Le riprese della terza stagione sono iniziate ufficialmente il 23 aprile 2018 e i fan non vedono l'ora di scoprire cosa succederà ai loro beniamini. Le notizie sono risicate, ma è noto che il cast diventerà più ricco. Dopo avere svelato l'ingresso di 3 nuovi personaggi, recentemente Netflix ha annunciato che a interpretare due di loro saranno Cary Elwes e Jake Busey

Un'altra certezza è che l'ambientazione saranno ancora una volta gli anni '80. Il revival dei "fabulous eighties" ha contribuito in maniera determinante al successo di Stranger Things, a partire dalla colonna sonora.

La colonna sonora di Stranger Things 1

La colonna sonora della prima stagione di Stranger Things è composta da musica elettronica originale scritta e suonata da Kyle Dixon e Michael Stein del quartetto synth Survive (di cui fanno parte anche Adam Jones e Mark Donica).

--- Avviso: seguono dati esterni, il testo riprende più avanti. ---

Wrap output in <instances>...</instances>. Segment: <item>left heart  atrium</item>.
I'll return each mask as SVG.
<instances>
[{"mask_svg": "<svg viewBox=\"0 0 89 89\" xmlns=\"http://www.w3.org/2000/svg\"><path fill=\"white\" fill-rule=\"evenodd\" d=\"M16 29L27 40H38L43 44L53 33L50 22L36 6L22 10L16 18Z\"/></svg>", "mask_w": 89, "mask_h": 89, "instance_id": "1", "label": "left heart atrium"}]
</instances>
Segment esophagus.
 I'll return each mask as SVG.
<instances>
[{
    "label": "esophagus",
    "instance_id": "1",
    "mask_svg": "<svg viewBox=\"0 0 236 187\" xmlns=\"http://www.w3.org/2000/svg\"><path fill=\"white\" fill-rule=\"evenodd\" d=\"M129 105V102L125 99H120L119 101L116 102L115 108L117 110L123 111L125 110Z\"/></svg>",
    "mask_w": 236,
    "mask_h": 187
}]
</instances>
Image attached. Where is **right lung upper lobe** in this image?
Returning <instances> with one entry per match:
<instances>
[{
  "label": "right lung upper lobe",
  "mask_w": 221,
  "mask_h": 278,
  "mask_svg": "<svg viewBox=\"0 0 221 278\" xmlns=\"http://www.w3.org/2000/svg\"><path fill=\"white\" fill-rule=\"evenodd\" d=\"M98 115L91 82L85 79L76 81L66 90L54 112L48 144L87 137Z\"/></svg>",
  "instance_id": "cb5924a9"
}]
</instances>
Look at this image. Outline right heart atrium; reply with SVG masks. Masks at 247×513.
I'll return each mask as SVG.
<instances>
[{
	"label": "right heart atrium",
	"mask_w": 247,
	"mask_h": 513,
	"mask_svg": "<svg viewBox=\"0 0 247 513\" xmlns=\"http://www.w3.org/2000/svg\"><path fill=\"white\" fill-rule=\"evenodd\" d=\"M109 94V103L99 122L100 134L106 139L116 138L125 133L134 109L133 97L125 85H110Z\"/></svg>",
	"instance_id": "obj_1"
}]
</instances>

Come riportano Rolling Stone e Billboard, i Duffer Brothers sono grandi fan della band di Austin e hanno utilizzato un pezzo intitolato Dirge, estratto dall'ultimo LP del gruppo, nel trailer creato per presentare Stranger Things a Netflix. Quando la serie ha ottenuto semaforo verde, i due registi hanno contattato i Survive per chiedere loro altri brani. Metabolizzato lo stupore, Micheal e Kyle hanno aperto gli archivi della band e hanno inviato ai fratelli 50 pezzi. Da quel momento, sono entrati a fare parte del progetto.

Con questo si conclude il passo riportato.